# start of Text passage

Unmasking the Self: Fanon’s Paradoxes of De-alienation in Black Skin, White Masks
Lecture
Date:Thursday 22 May 2025
Time:10.00 – 12.00
Location:Online via Zoom*
To mark the centenary of Frantz Fanon’s birth, this open lecture of Christophe Premat revisits his seminal work "Black Skin, White Masks", exploring the complexities of de-alienation and identity formation in the aftermath of colonial domination.
Frantz Fanon at a press conference during a writers' conference in Tunis, 1959. Foto: Wikimedia Commons
Frantz Fanon´s "Black Skin, White Masks", cover of the first edition.
Frantz Fanon’sBlack Skin, White Masks remains a landmark text in postcolonial theory, psychoanalysis, and political thought. Published in 1952, it offers a powerful critique of the psychological effects of racism and colonialism on Black subjectivities. But it also poses enduring questions about identity, recognition, and liberation that resonate deeply with the ongoing struggles against racial injustice and systemic oppression.

# end of Text passage
# start of Data segment

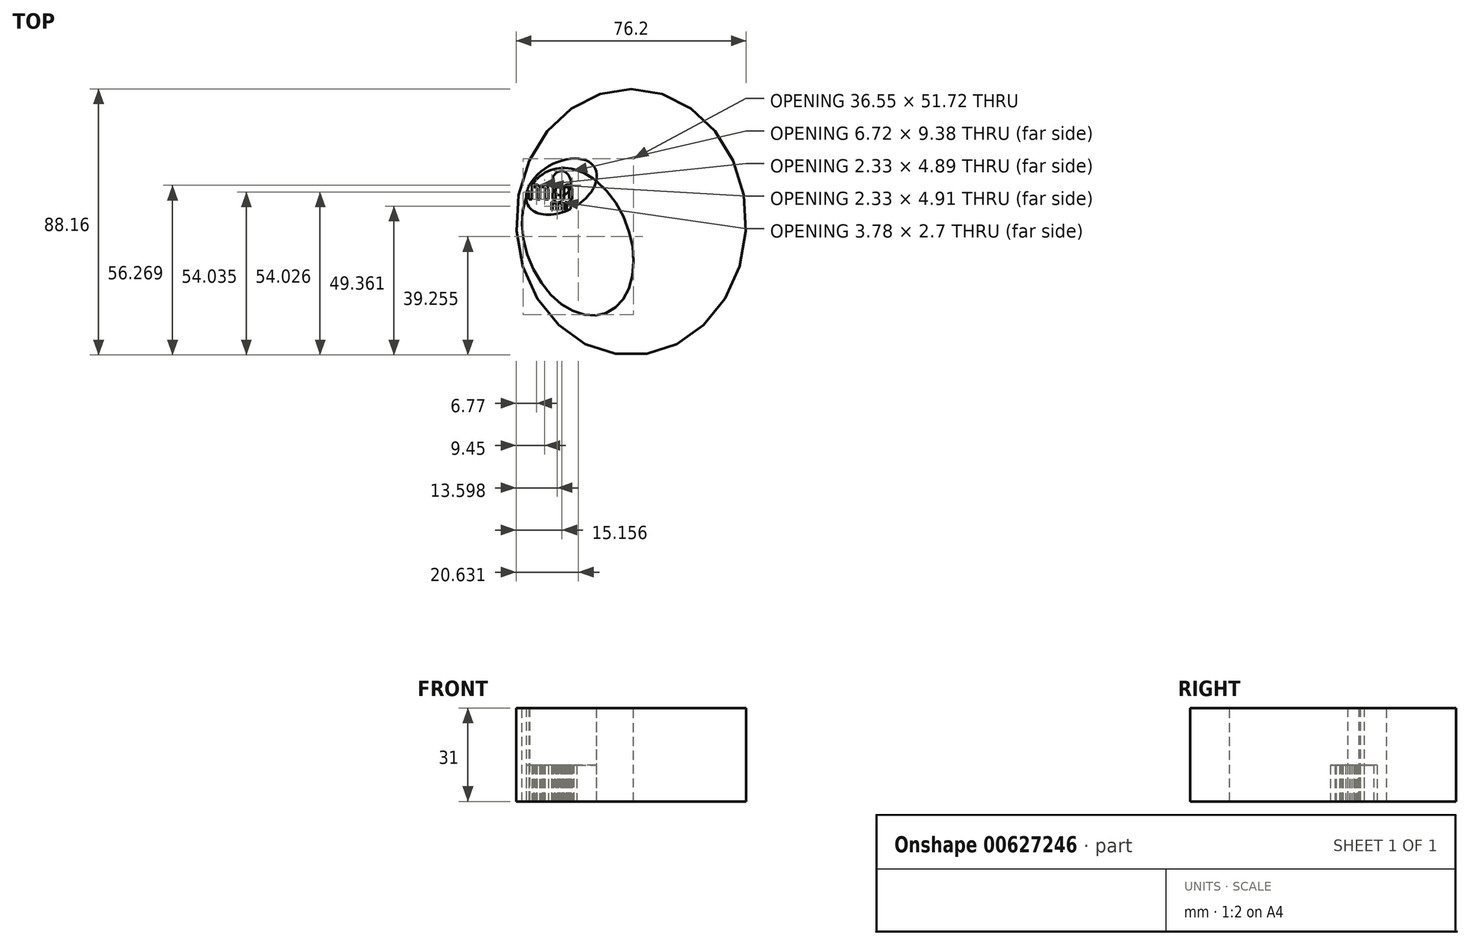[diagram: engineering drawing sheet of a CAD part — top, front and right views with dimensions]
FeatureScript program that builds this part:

# end of Data segment

▶ _Task directions_
Answer these questions from the lecture announcement.
(a) On what date is the lecture held?
(b) Who gives the lecture?
(c) In what year was "Black Skin, White Masks" published?

▶ _Response_
(a) Thursday 22 May 2025
(b) Christophe Premat
(c) 1952